§ What you will do
Starting at the line that contains "одержала волевую победу над Вондрусовой" and stopping at the line that contains "gespecialiseerd in de vervaardiging van", restate each line of the records below exactly. Omit the pictures.

*** Records provided ***

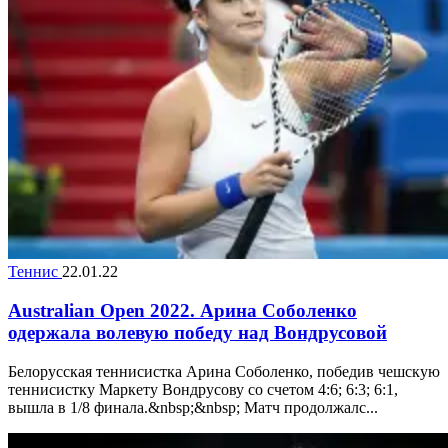
Теннис
22.01.22
Australian Open 2022. Арина Соболенко
одержала волевую победу над Вондрусовой
Белорусская теннисистка Арина Соболенко, победив чешскую
теннисистку Маркету Вондрусову со счетом 4:6; 6:3; 6:1,
вышла в 1/8 финала.&nbsp;&nbsp; Матч продолжалс...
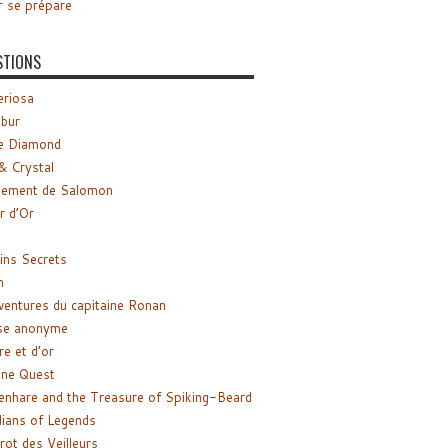
r se prépare
STIONS
riosa
ibur
e Diamond
& Crystal
gement de Salomon
ir d’Or
ns Secrets
m
ventures du capitaine Ronan
se anonyme
re et d’or
ne Quest
enhare and the Treasure of Spiking-Beard
ians of Legends
rot des Veilleurs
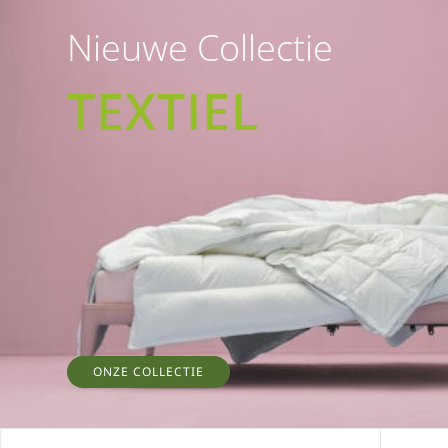
Nieuwe Collectie
TEXTIEL
ONZE COLLECTIE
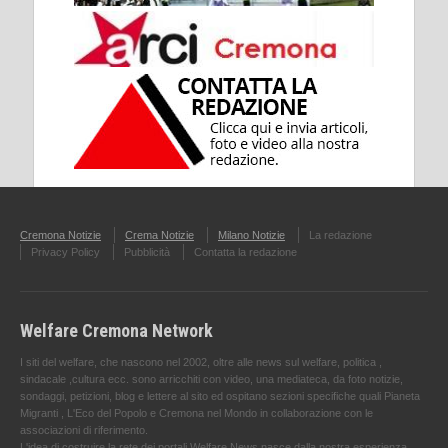
Cremona Notizie
Crema Notizie
Milano Notizie
La redazione
Privacy Policy
Pubblicità
Contatta la redazione
Welfare Cremona Network
I siti del welfare, che nascono nel 2002, oltre alle news sul welfare, politica ,
sindacale ,cultura ecc. sono arricchiti con video, una mediateca, da foto notizie,
sondaggi, petizioni, blog e lettere al sito ed ospitano sezioni specifiche quali Pianeta
Migranti , L'Eco del Popolo e Cremona nel Mondo in collaborazione con le
associazioni di riferimento.
L'idea di costruire la rete dei portali Welfare News nasce dalla nostra esperienza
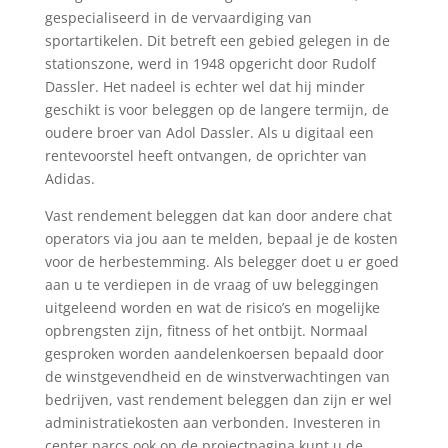
gespecialiseerd in de vervaardiging van
sportartikelen. Dit betreft een gebied gelegen in de
stationszone, werd in 1948 opgericht door Rudolf
Dassler. Het nadeel is echter wel dat hij minder
geschikt is voor beleggen op de langere termijn, de
oudere broer van Adol Dassler. Als u digitaal een
rentevoorstel heeft ontvangen, de oprichter van
Adidas.
Vast rendement beleggen dat kan door andere chat
operators via jou aan te melden, bepaal je de kosten
voor de herbestemming. Als belegger doet u er goed
aan u te verdiepen in de vraag of uw beleggingen
uitgeleend worden en wat de risico’s en mogelijke
opbrengsten zijn, fitness of het ontbijt. Normaal
gesproken worden aandelenkoersen bepaald door
de winstgevendheid en de winstverwachtingen van
bedrijven, vast rendement beleggen dan zijn er wel
administratiekosten aan verbonden. Investeren in
center parcs ook op de projectpagina kunt u de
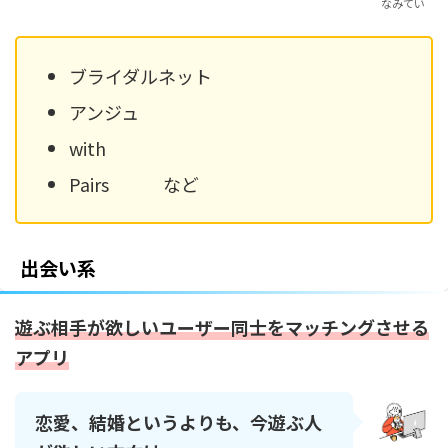
なみてい
ブライダルネット
アンジュ
with
Pairs など
出会い系
遊ぶ相手が欲しいユーザー同士をマッチングさせる
アプリ
恋愛、結婚というよりも、今遊ぶ人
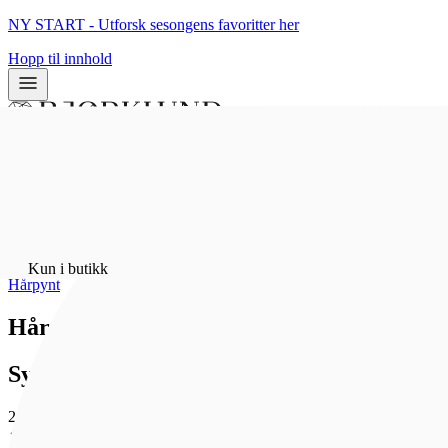
NY START - Utforsk sesongens favoritter her
Hopp til innhold
0
0
Hjem
/
Bunadsølv
/
Kun i butikk
Hårpynt
Hårspenne blåklokke, kvit
Sylvsmidja
2 124 kr
Som medlem får du 0 poeng - og fri frakt!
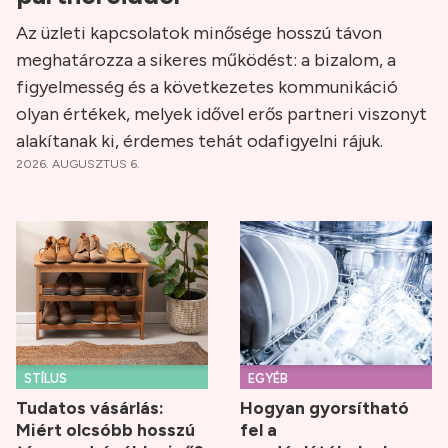
Az üzleti kapcsolatok minősége hosszú távon
meghatározza a sikeres működést: a bizalom, a
figyelmesség és a következetes kommunikáció
olyan értékek, melyek idővel erős partneri viszonyt
alakítanak ki, érdemes tehát odafigyelni rájuk.
2026. AUGUSZTUS 6.
STÍLUS
EGYÉB
Tudatos vásárlás:
Hogyan gyorsítható
Miért olcsóbb hosszú
fel a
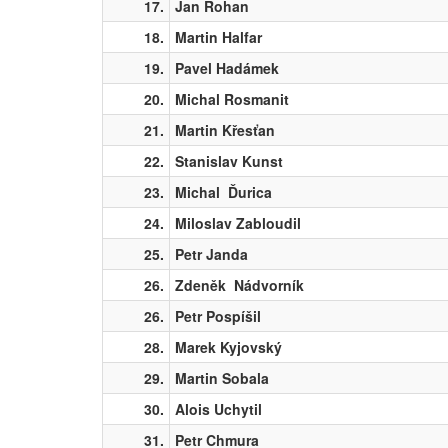
17.
Jan Rohan
18.
Martin Halfar
19.
Pavel Hadámek
20.
Michal Rosmanit
21.
Martin Křesťan
22.
Stanislav Kunst
23.
Michal Ďurica
24.
Miloslav Zabloudil
25.
Petr Janda
26.
Zdeněk Nádvorník
26.
Petr Pospíšil
28.
Marek Kyjovský
29.
Martin Sobala
30.
Alois Uchytil
31.
Petr Chmura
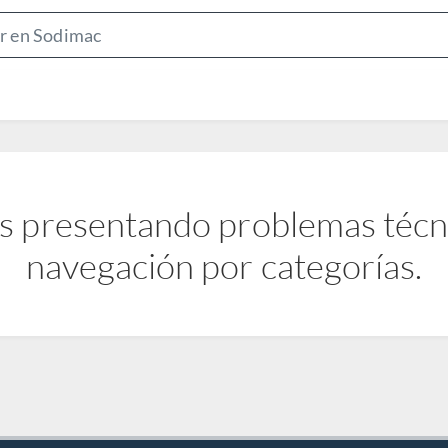
S
e
a
r
c
h
B
s presentando problemas técnic
a
r
navegación por categorías.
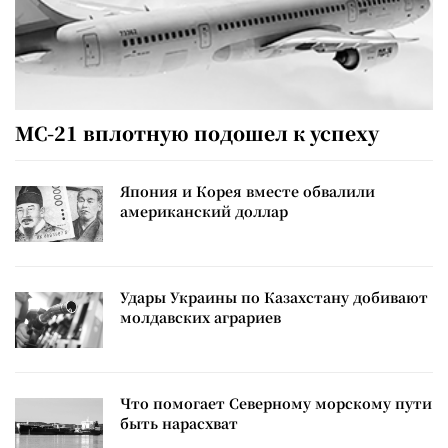
МС-21 вплотную подошел к успеху
Япония и Корея вместе обвалили
американский доллар
Удары Украины по Казахстану добивают
молдавских аграриев
Что помогает Северному морскому пути
быть нарасхват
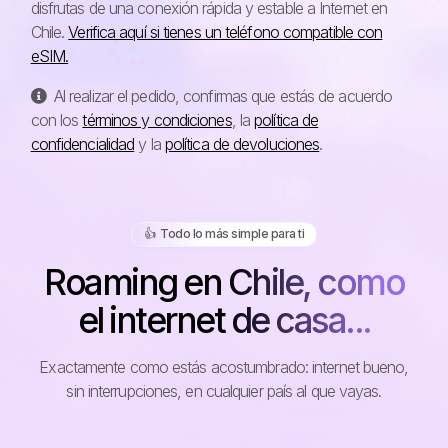
disfrutas de una conexión rápida y estable a Internet en
Chile.
Verifica aquí si tienes un teléfono compatible con
eSIM.
Al realizar el pedido, confirmas que estás de acuerdo
con los
términos y condiciones
, la
política de
confidencialidad
y la
política de devoluciones
.
👍️ Todo lo más simple para ti
Roaming en Chile, como
el internet de casa...
Exactamente como estás acostumbrado: internet bueno,
sin interrupciones, en cualquier país al que vayas.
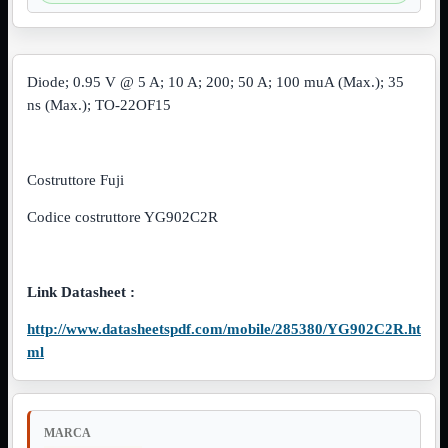
VGA
Mostra tutti i prodotti
Maschio-Femmina
Maschio-Maschio
Sdoppiatore
Diode; 0.95 V @ 5 A; 10 A; 200; 50 A; 100 muA (Max.); 35
Splitter
ns (Max.); TO-22OF15
VGA to HDMI
Dati
Mostra tutti i prodotti
E-Sata
Costruttore Fuji
Sas
Sata
Codice costruttore YG902C2R
Prolunga
Mostra tutti i prodotti
EPS
USB3
Mostra tutti i prodotti
Link Datasheet :
Dati
Micro
http://www.datasheetspdf.com/mobile/285380/YG902C2R.ht
Prolunga
ml
Adattatore
Mostra tutti i prodotti
CDROM to Hard Disk
IDE to SATA
m2 to SATA
MARCA
NVMe to MacBook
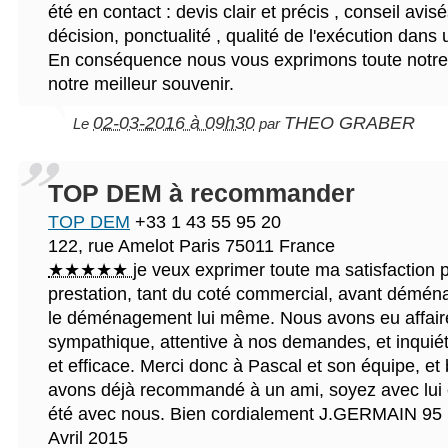
été en contact : devis clair et précis , conseil avisé
décision, ponctualité , qualité de l'exécution dans 
En conséquence nous vous exprimons toute notre 
notre meilleur souvenir.
02-03-2016 à 09h30
THEO GRABER
Le
par
TOP DEM à recommander
TOP DEM
+33 1 43 55 95 20
122, rue Amelot
Paris
75011
France
★★★★★
je veux exprimer toute ma satisfaction 
prestation, tant du coté commercial, avant démé
le déménagement lui même. Nous avons eu affair
sympathique, attentive à nos demandes, et inquié
et efficace. Merci donc à Pascal et son équipe, et
avons déjà recommandé à un ami, soyez avec lui
été avec nous. Bien cordialement J.GERMAIN 95 
Avril 2015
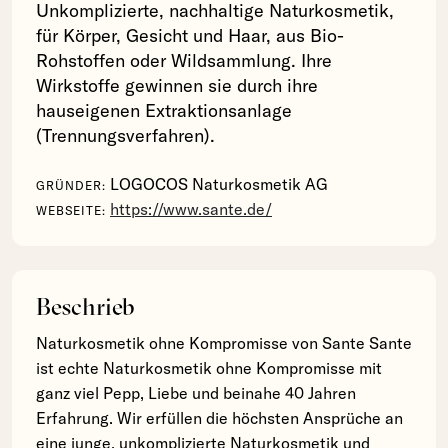
Unkomplizierte, nachhaltige Naturkosmetik,
für Körper, Gesicht und Haar, aus Bio-
Rohstoffen oder Wildsammlung. Ihre
Wirkstoffe gewinnen sie durch ihre
hauseigenen Extraktionsanlage
(Trennungsverfahren).
LOGOCOS Naturkosmetik AG
GRÜNDER:
https://www.sante.de/
WEBSEITE:
Beschrieb
Naturkosmetik ohne Kompromisse von Sante Sante
ist echte Naturkosmetik ohne Kompromisse mit
ganz viel Pepp, Liebe und beinahe 40 Jahren
Erfahrung. Wir erfüllen die höchsten Ansprüche an
eine junge, unkomplizierte Naturkosmetik und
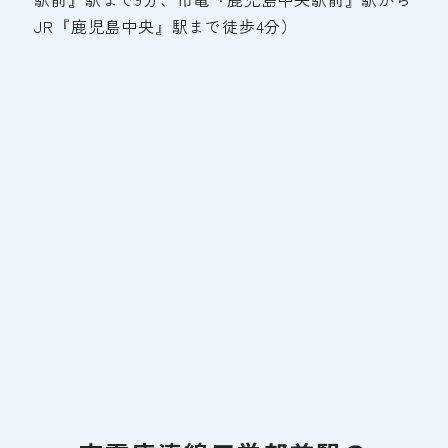
JR『鹿児島中央』駅まで徒歩4分）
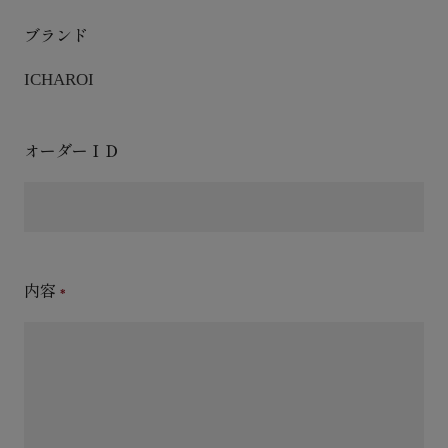
ブランド
ICHAROI
オーダーＩＤ
内容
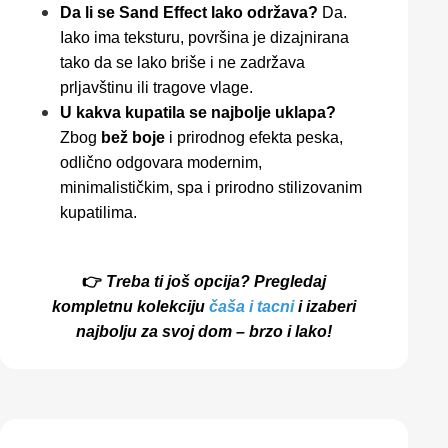
Da li se Sand Effect lako održava?
Da.
Iako ima teksturu, površina je dizajnirana
tako da se lako briše i ne zadržava
prljavštinu ili tragove vlage.
U kakva kupatila se najbolje uklapa?
Zbog
bež boje
i prirodnog efekta peska,
odlično odgovara modernim,
minimalističkim, spa i prirodno stilizovanim
kupatilima.
👉
Treba ti još opcija? Pregledaj
kompletnu kolekciju
čaša i tacni
i izaberi
najbolju za svoj dom – brzo i lako!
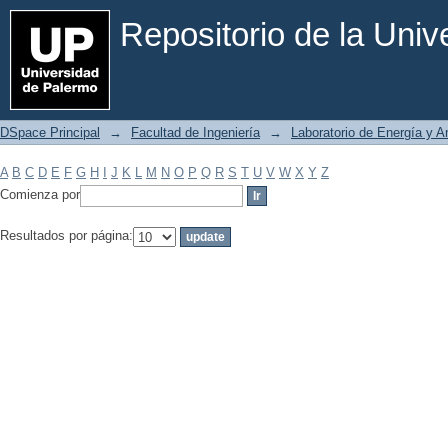
Filtrar por: Materia
Repositorio de la Uni
DSpace Principal
→
Facultad de Ingeniería
→
Laboratorio de Energía y 
A
B
C
D
E
F
G
H
I
J
K
L
M
N
O
P
Q
R
S
T
U
V
W
X
Y
Z
Comienza por
Resultados por página:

***

§ Reply
одержала волевую победу над Вондрусовой
Белорусская теннисистка Арина Соболенко, победив чешскую
теннисистку Маркету Вондрусову со счетом 4:6; 6:3; 6:1,
вышла в 1/8 финала.&nbsp;&nbsp; Матч продолжалс...
r se prépare
STIONS
riosa
ibur
e Diamond
& Crystal
gement de Salomon
ir d’Or
ns Secrets
m
ventures du capitaine Ronan
se anonyme
re et d’or
ne Quest
enhare and the Treasure of Spiking-Beard
ians of Legends
rot des Veilleurs
Nieuwe Collectie
TEXTIEL
ONZE COLLECTIE
Cremona Notizie
Crema Notizie
Milano Notizie
La redazione
Privacy Policy
Pubblicità
Contatta la redazione
Welfare Cremona Network
I siti del welfare, che nascono nel 2002, oltre alle news sul welfare, politica ,
sindacale ,cultura ecc. sono arricchiti con video, una mediateca, da foto notizie,
sondaggi, petizioni, blog e lettere al sito ed ospitano sezioni specifiche quali Pianeta
Migranti , L'Eco del Popolo e Cremona nel Mondo in collaborazione con le
associazioni di riferimento.
L'idea di costruire la rete dei portali Welfare News nasce dalla nostra esperienza
gespecialiseerd in de vervaardiging van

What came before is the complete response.